Reviewed-by: Tony Hutter <hutter2@llnl.gov>
Reviewed-by: Tony Nguyen <tony.nguyen@delphix.com>
Signed-off-by: Brian Behlendorf <behlendorf1@llnl.gov>
Closes #13499
---
 cmd/zed/agents/zfs_diagnosis.c | 20 ++++++++++++++++++++
 1 file changed, 20 insertions(+)

diff --git a/cmd/zed/agents/zfs_diagnosis.c b/cmd/zed/agents/zfs_diagnosis.c
index 0b27f6702e..9f646f9e33 100644
--- a/cmd/zed/agents/zfs_diagnosis.c
+++ b/cmd/zed/agents/zfs_diagnosis.c
@@ -35,6 +35,7 @@
 #include <sys/fs/zfs.h>
 #include <sys/fm/protocol.h>
 #include <sys/fm/fs/zfs.h>
+#include <sys/zio.h>
 
 #include "zfs_agents.h"
 #include "fmd_api.h"
@@ -773,6 +774,8 @@ zfs_fm_recv(fmd_hdl_t *hdl, fmd_event_t *ep, nvlist_t *nvl, const char *class)
 	    ZFS_MAKE_EREPORT(FM_EREPORT_ZFS_PROBE_FAILURE))) {
 		char *failmode = NULL;
 		boolean_t checkremove = B_FALSE;
+		uint32_t pri = 0;
+		int32_t flags = 0;
 
 		/*
 		 * If this is a checksum or I/O error, then toss it into the
@@ -795,6 +798,23 @@ zfs_fm_recv(fmd_hdl_t *hdl, fmd_event_t *ep, nvlist_t *nvl, const char *class)

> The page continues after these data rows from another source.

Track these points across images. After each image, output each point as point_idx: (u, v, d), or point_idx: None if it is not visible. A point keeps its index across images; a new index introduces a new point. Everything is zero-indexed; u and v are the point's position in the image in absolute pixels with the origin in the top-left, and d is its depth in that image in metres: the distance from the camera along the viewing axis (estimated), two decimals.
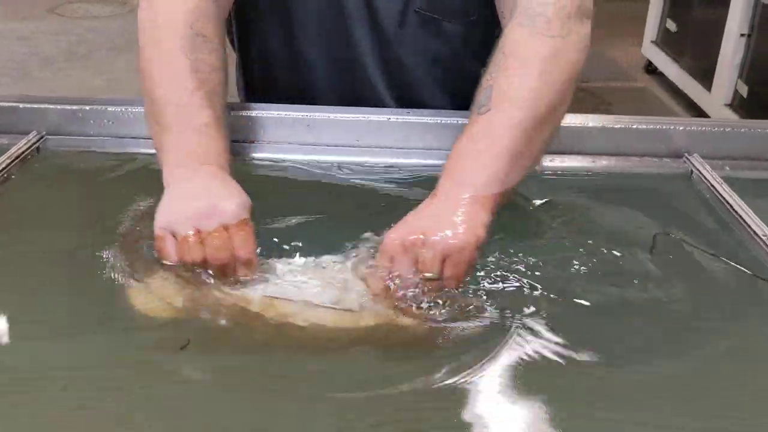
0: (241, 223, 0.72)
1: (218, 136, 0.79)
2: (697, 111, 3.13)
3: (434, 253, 0.70)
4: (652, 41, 3.55)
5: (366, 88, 1.02)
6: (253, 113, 1.01)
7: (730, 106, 2.86)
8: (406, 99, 1.04)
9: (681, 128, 1.01)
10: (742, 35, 2.77)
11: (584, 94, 3.36)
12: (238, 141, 1.00)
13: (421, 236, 0.70)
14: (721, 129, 1.02)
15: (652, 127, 1.02)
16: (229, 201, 0.73)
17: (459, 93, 1.02)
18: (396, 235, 0.72)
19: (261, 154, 1.00)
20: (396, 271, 0.71)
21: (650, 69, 3.65)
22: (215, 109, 0.81)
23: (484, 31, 1.00)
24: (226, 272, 0.72)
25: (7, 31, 4.20)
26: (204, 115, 0.79)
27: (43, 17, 4.48)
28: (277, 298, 0.71)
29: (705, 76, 3.01)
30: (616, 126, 1.01)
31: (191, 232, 0.71)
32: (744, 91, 2.79)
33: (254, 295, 0.71)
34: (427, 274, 0.70)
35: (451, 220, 0.71)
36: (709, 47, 2.96)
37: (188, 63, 0.81)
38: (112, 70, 3.67)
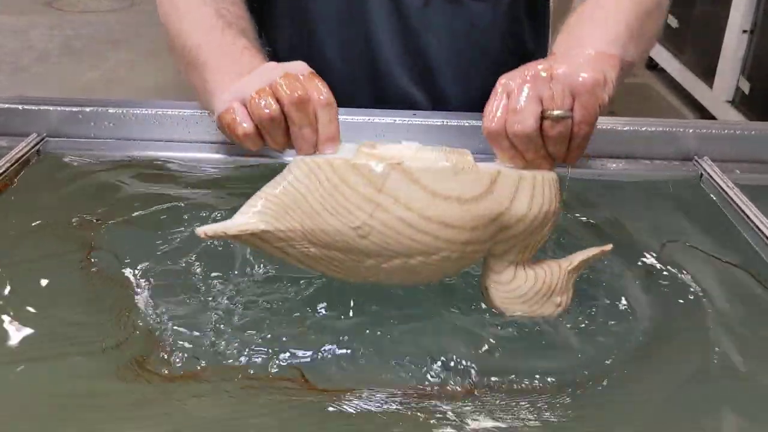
0: (311, 74, 0.65)
1: (260, 56, 0.75)
2: (698, 107, 3.12)
3: (563, 87, 0.62)
4: None
5: (387, 80, 1.00)
6: None
7: (732, 102, 2.85)
8: (429, 87, 1.01)
9: (691, 131, 1.00)
10: (744, 32, 2.76)
11: None
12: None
13: (546, 72, 0.62)
14: (732, 131, 1.00)
15: (661, 129, 1.00)
16: (293, 62, 0.67)
17: (483, 79, 1.01)
18: (513, 73, 0.64)
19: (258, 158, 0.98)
20: (514, 103, 0.62)
21: (651, 65, 3.63)
22: (250, 40, 0.77)
23: (510, 13, 0.98)
24: (306, 114, 0.63)
25: (1, 25, 4.17)
26: (240, 43, 0.75)
27: (39, 11, 4.45)
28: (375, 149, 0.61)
29: (707, 72, 3.00)
30: (625, 128, 1.00)
31: (261, 86, 0.64)
32: (746, 87, 2.78)
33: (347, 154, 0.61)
34: (556, 112, 0.61)
35: (577, 62, 0.64)
36: (710, 43, 2.95)
37: (212, 10, 0.79)
38: (107, 64, 3.65)
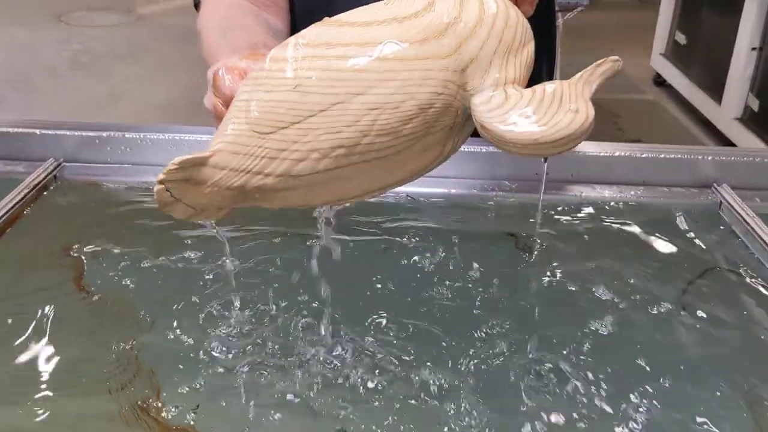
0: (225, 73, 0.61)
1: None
2: (706, 124, 3.12)
3: None
4: (660, 53, 3.54)
5: None
6: None
7: (741, 120, 2.85)
8: None
9: (709, 158, 1.00)
10: (753, 49, 2.76)
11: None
12: None
13: None
14: (751, 158, 1.00)
15: (679, 156, 1.00)
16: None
17: None
18: None
19: None
20: None
21: (659, 81, 3.64)
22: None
23: None
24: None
25: (9, 39, 4.19)
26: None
27: (47, 26, 4.47)
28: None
29: (715, 89, 3.00)
30: (642, 155, 0.99)
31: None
32: (755, 105, 2.77)
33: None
34: None
35: None
36: (719, 60, 2.95)
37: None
38: (115, 79, 3.66)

 				checkremove = B_TRUE;
 		} else if (fmd_nvl_class_match(hdl, nvl,
 		    ZFS_MAKE_EREPORT(FM_EREPORT_ZFS_CHECKSUM))) {
+			/*
+			 * We ignore ereports for checksum errors generated by
+			 * scrub/resilver I/O to avoid potentially further
+			 * degrading the pool while it's being repaired.
+			 */
+			if (((nvlist_lookup_uint32(nvl,
+			    FM_EREPORT_PAYLOAD_ZFS_ZIO_PRIORITY, &pri) == 0) &&
+			    (pri == ZIO_PRIORITY_SCRUB ||
+			    pri == ZIO_PRIORITY_REBUILD)) ||
+			    ((nvlist_lookup_int32(nvl,
+			    FM_EREPORT_PAYLOAD_ZFS_ZIO_FLAGS, &flags) == 0) &&
+			    (flags & (ZIO_FLAG_SCRUB | ZIO_FLAG_RESILVER)))) {
+				fmd_hdl_debug(hdl, "ignoring '%s' for "
+				    "scrub/resilver I/O", class);
+				return;
+			}
+
 			if (zcp->zc_data.zc_serd_checksum[0] == '\0') {
 				zfs_serd_name(zcp->zc_data.zc_serd_checksum,
 				    pool_guid, vdev_guid, "checksum");